◆ **Exercise requirements**
Wherever a line of the listing holds the string "Tutti", copy that line.

┏━━

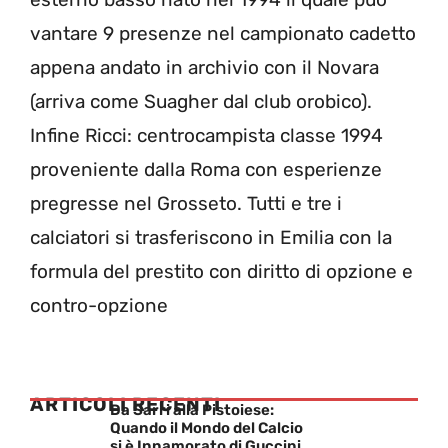
vantare 9 presenze nel campionato cadetto
appena andato in archivio con il Novara
(arriva come Suagher dal club orobico).
Infine Ricci: centrocampista classe 1994
proveniente dalla Roma con esperienze
pregresse nel Grosseto. Tutti e tre i
calciatori si trasferiscono in Emilia con la
formula del prestito con diritto di opzione e
contro-opzione
ARTICOLI RECENTI
Da Sarri alla Pistoiese:
Quando il Mondo del Calcio
si è Innamorato di Guccini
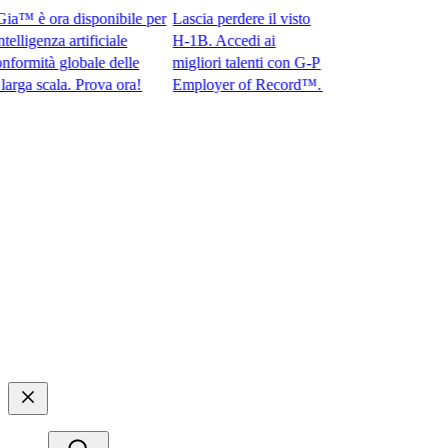
 è ora disponibile per
Lascia perdere il visto
igenza artificiale
H-1B. Accedi ai
mità globale delle
migliori talenti con G-P
 scala. Prova ora!​​
Employer of Record™.​​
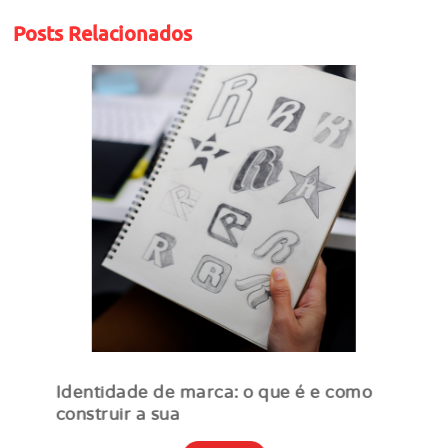
Posts Relacionados
Identidade de marca: o que é e como
construir a sua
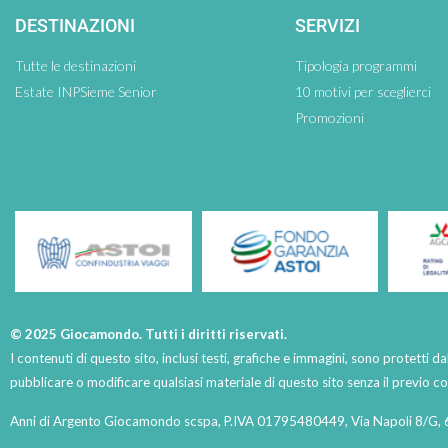
DESTINAZIONI
SERVIZI
Tutte le destinazioni
Tipologia programmi
Estate INPSieme Senior
10 motivi per sceglierci
Promozioni
© 2025 Giocamondo. Tutti i diritti riservati.
I contenuti di questo sito, inclusi testi, grafiche e immagini, sono protetti da
pubblicare o modificare qualsiasi materiale di questo sito senza il previo 
Anni di Argento Giocamondo scspa, P.IVA 01795480449, Via Napoli 8/G, 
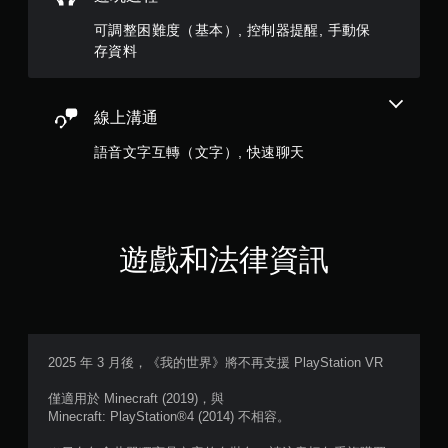
多
可調整困難度（基本）, 控制器提醒, 手動保
個
存資料
按
鈕
，
即
線上溝通
可
遊
語音文字互轉（文字）, 快速聊天
玩
遊
戲
和
前
遊戲和法律資訊
往
選
單
。
無
2025 年 3 月後，《我的世界》將不再支援 PlayStation VR
須
動
僅適用於 Minecraft (2019)，與
態
Minecraft: PlayStation®4 (2014) 不相容。
控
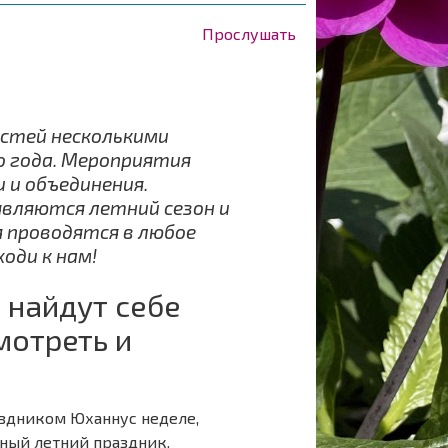
Прослушать
остей несколькими
о года. Мероприятия
 и объединения.
являются летний сезон и
 проводятся в любое
оди к нам!
 найдут себе
мотреть и
аздником Юханнус неделе,
ный летний праздник,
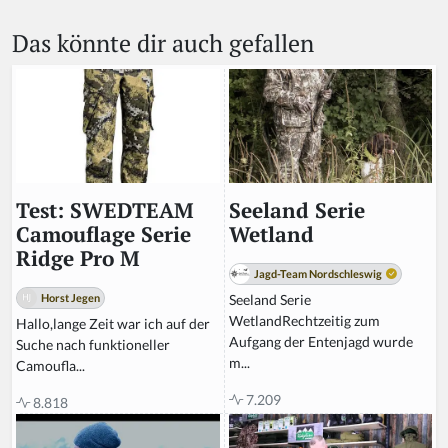
Das könnte dir auch gefallen
Seeland Serie
Test: SWEDTEAM
Wetland
Camouflage Serie
Ridge Pro M
Jagd-Team Nordschleswig
Seeland Serie
Horst Jegen
WetlandRechtzeitig zum
Hallo,lange Zeit war ich auf der
Aufgang der Entenjagd wurde
Suche nach funktioneller
m...
Camoufla...
7.209
8.818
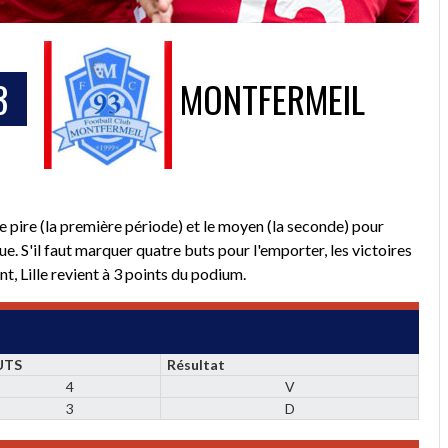
3
MONTFERMEIL
 pire (la première période) et le moyen (la seconde) pour
e. S'il faut marquer quatre buts pour l'emporter, les victoires
t, Lille revient à 3 points du podium.
UTS
Résultat
4
V
3
D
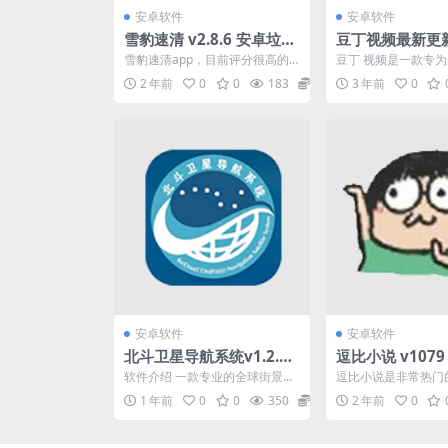
安卓软件
安卓软件
雪豹速清 v2.8.6 安卓垃圾
豆丁视频最新更新v
清理工具，扫描速度超
一款专为影视爱
雪豹速清app，目前评分很高的
豆丁 视频是一款专
快，智能文件分类，一建
的影视播放软件
一款安卓垃圾清理工具，特色功
打造的影视播放软件
2 年前
0
0
183
0
3 年前
0
能自动扫全盘，扫描速度...
直接在软件的搜索栏中.
清理垃圾
安卓软件
安卓软件
北斗卫星导航系统v1.2.0
逗比小说 v1079 
高级版免费下载
源，去广告纯净
软件介绍 一款专业的全球街景地
逗比小说是非常热门
图软件。 有世 界各地的景点可供
平台功能性非常强适
1 年前
0
0
350
0
2 年前
0
选择还有VR观看功...
合，用户可以在线快速查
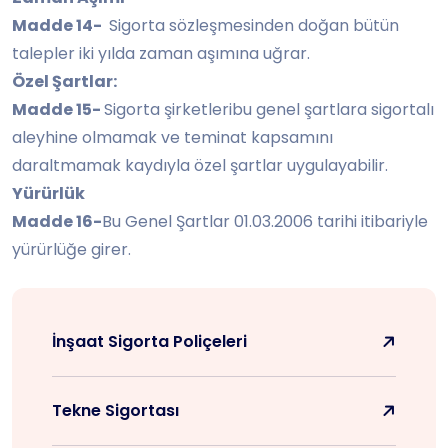
Madde 14-
Sigorta sözleşmesinden doğan bütün
talepler iki yılda zaman aşımına uğrar.
Özel Şartlar:
Madde 15-
Sigorta şirketleribu genel şartlara sigortalı
aleyhine olmamak ve teminat kapsamını
daraltmamak kaydıyla özel şartlar uygulayabilir.
Yürürlük
Madde 16-
Bu Genel Şartlar 01.03.2006 tarihi itibariyle
yürürlüğe girer.
İnşaat Sigorta Poliçeleri
Tekne Sigortası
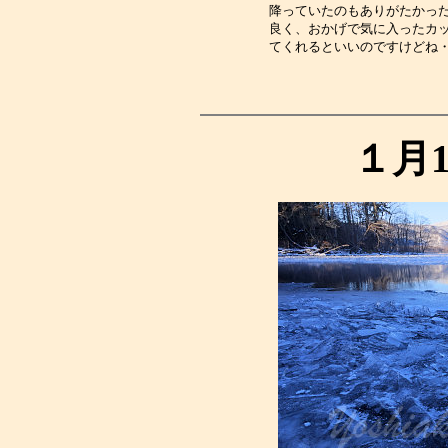
降っていたのもありがたかっ
良く、おかげで気に入ったカ
てくれるといいのですけどね
１月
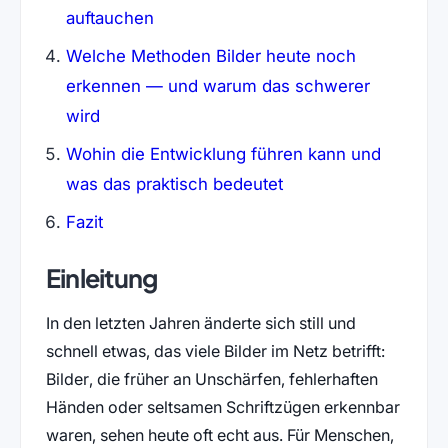
auftauchen
Welche Methoden Bilder heute noch
erkennen — und warum das schwerer
wird
Wohin die Entwicklung führen kann und
was das praktisch bedeutet
Fazit
Einleitung
In den letzten Jahren änderte sich still und
schnell etwas, das viele Bilder im Netz betrifft:
Bilder, die früher an Unschärfen, fehlerhaften
Händen oder seltsamen Schriftzügen erkennbar
waren, sehen heute oft echt aus. Für Menschen,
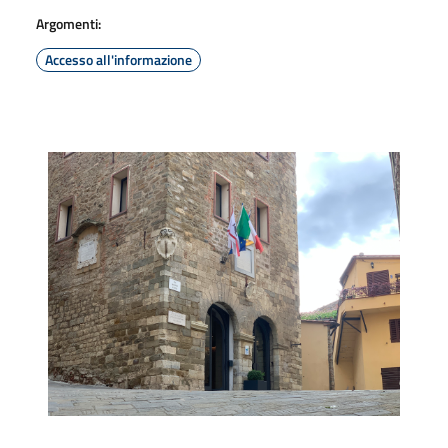
Argomenti:
Accesso all'informazione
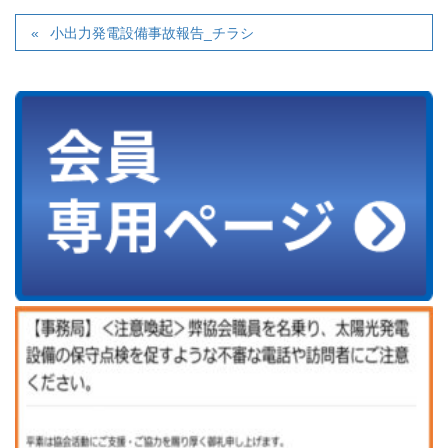
小出力発電設備事故報告_チラシ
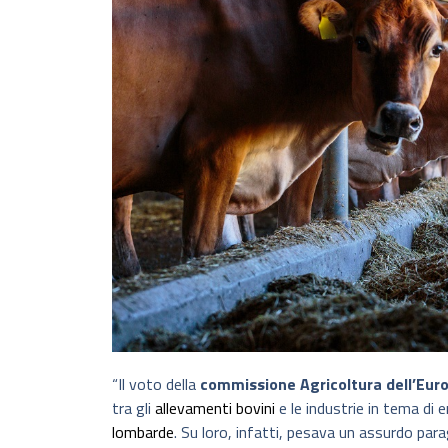
“Il voto della
commissione Agricoltura dell’Eur
tra gli
allevamenti bovini
e le industrie in tema di 
lombarde
. Su loro, infatti, pesava un assurdo par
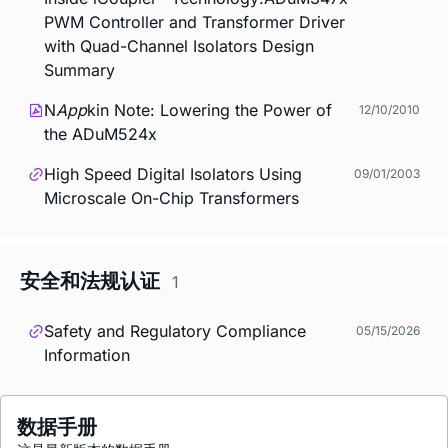
PWM Controller and Transformer Driver
with Quad-Channel Isolators Design
Summary
N
App
kin Note: Lowering the Power of
12/10/2010
the ADuM524x
High Speed Digital Isolators Using
09/01/2003
Microscale On-Chip Transformers
安全和法规认证
1
Safety and Regulatory Compliance
05/15/2026
Information
数据手册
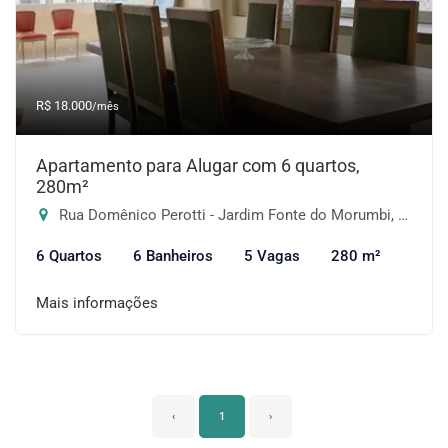
R$ 18.000
/mês
Apartamento para Alugar com 6 quartos,
280m²
Rua Domênico Perotti - Jardim Fonte do Morumbi, São Paulo-SP
6 Quartos
6 Banheiros
5 Vagas
280 m²
Mais informações
‹
1
›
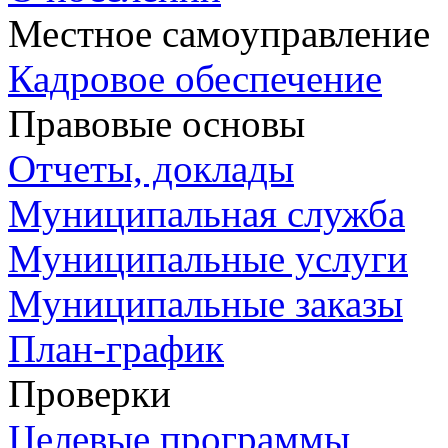
Местное самоуправление
Кадровое обеспечение
Правовые основы
Отчеты, доклады
Муниципальная служба
Муниципальные услуги
Муниципальные заказы
План-график
Проверки
Целевые программы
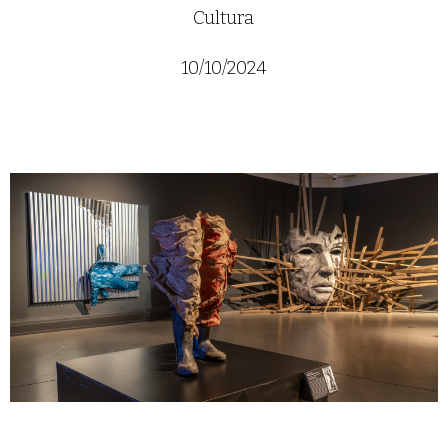
Cultura
10/10/2024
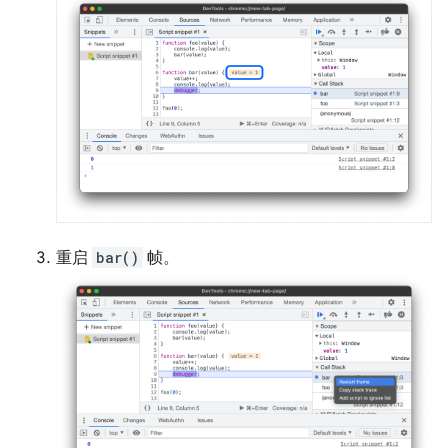
重启
bar()
帧。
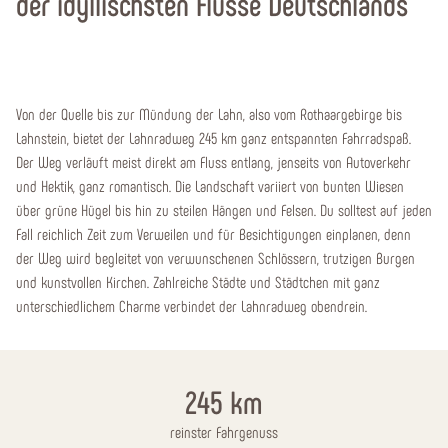
der idyllischsten Flüsse Deutschlands
Von der Quelle bis zur Mündung der Lahn, also vom Rothaargebirge bis
Lahnstein, bietet der Lahnradweg 245 km ganz entspannten Fahrradspaß.
Der Weg verläuft meist direkt am Fluss entlang, jenseits von Autoverkehr
und Hektik, ganz romantisch. Die Landschaft variiert von bunten Wiesen
über grüne Hügel bis hin zu steilen Hängen und Felsen. Du solltest auf jeden
Fall reichlich Zeit zum Verweilen und für Besichtigungen einplanen, denn
der Weg wird begleitet von verwunschenen Schlössern, trutzigen Burgen
und kunstvollen Kirchen. Zahlreiche Städte und Städtchen mit ganz
unterschiedlichem Charme verbindet der Lahnradweg obendrein.
245
km
reinster Fahrgenuss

┗━━

◆ **Solution for this problem**
pregresse nel Grosseto. Tutti e tre i
© 2025 Giocamondo. Tutti i diritti riservati.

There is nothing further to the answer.